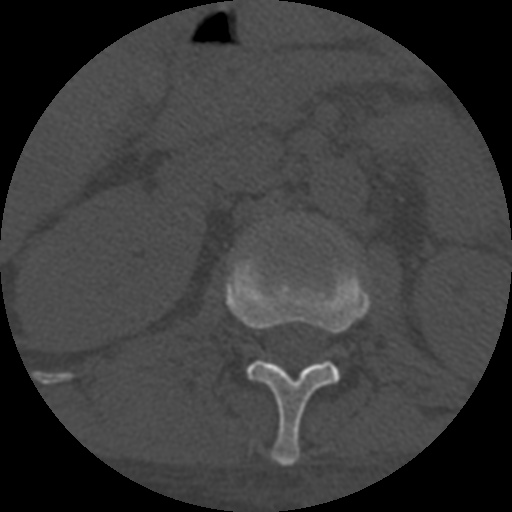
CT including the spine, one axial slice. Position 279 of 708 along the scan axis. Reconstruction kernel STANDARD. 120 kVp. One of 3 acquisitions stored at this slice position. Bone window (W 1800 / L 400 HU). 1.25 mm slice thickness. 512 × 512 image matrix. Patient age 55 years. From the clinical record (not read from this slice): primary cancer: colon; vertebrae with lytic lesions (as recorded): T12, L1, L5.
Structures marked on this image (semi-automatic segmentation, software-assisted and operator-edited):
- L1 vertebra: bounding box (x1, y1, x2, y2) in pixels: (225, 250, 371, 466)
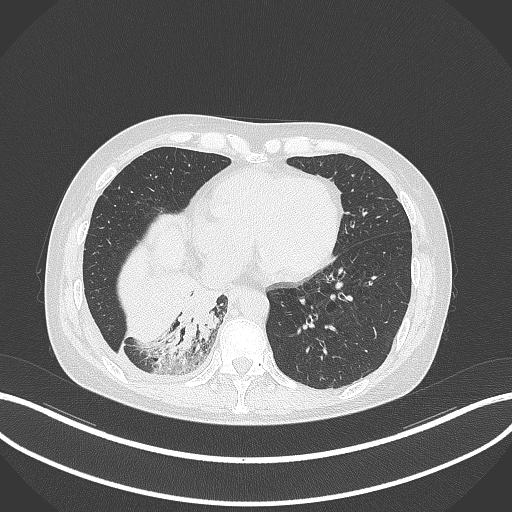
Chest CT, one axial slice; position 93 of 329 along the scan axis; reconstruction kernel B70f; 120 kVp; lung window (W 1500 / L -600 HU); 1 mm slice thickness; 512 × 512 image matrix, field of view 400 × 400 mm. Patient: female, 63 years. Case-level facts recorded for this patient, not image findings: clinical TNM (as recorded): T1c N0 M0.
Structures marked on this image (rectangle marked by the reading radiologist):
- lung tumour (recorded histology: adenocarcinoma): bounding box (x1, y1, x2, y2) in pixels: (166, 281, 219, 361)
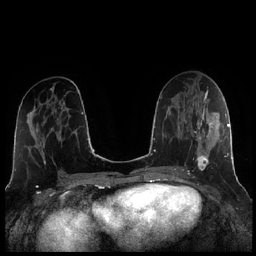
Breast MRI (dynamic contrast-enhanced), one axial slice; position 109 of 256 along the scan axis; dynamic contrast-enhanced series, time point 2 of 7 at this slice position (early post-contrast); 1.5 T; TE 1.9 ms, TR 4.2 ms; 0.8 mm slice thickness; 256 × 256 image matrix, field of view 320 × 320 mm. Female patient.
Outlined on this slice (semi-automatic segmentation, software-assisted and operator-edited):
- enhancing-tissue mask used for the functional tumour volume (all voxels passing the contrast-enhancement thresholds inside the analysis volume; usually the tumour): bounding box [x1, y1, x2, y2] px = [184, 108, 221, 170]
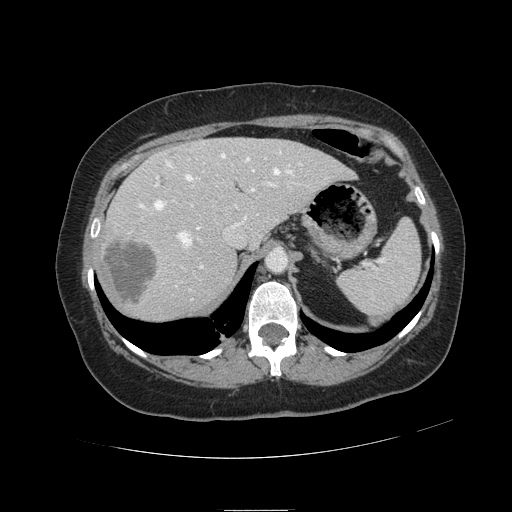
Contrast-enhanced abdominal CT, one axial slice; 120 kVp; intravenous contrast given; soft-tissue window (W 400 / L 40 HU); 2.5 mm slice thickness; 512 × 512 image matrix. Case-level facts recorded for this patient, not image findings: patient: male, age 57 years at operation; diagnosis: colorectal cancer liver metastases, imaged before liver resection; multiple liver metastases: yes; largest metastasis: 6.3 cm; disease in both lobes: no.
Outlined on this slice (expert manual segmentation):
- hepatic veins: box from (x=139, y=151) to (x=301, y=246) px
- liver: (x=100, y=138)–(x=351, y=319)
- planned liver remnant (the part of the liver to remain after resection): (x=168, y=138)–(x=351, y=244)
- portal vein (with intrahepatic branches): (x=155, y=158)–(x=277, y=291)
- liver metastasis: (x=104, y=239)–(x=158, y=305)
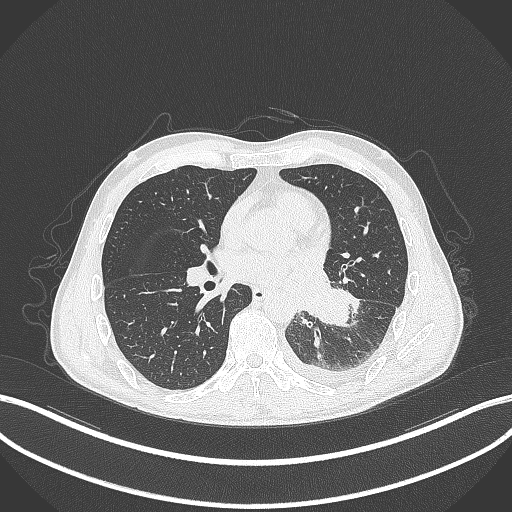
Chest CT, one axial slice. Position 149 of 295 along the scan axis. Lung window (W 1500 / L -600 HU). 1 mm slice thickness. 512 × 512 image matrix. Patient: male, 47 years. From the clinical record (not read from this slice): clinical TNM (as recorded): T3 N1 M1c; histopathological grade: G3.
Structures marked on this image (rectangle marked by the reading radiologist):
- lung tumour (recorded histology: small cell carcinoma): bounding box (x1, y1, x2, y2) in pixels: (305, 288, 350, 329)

⁂

Problem statement
Go through the data and return each line where the word "edited" appears.

Exercise output
Structures marked on this image (semi-automatic segmentation, software-assisted and operator-edited):
Outlined on this slice (semi-automatic segmentation, software-assisted and operator-edited):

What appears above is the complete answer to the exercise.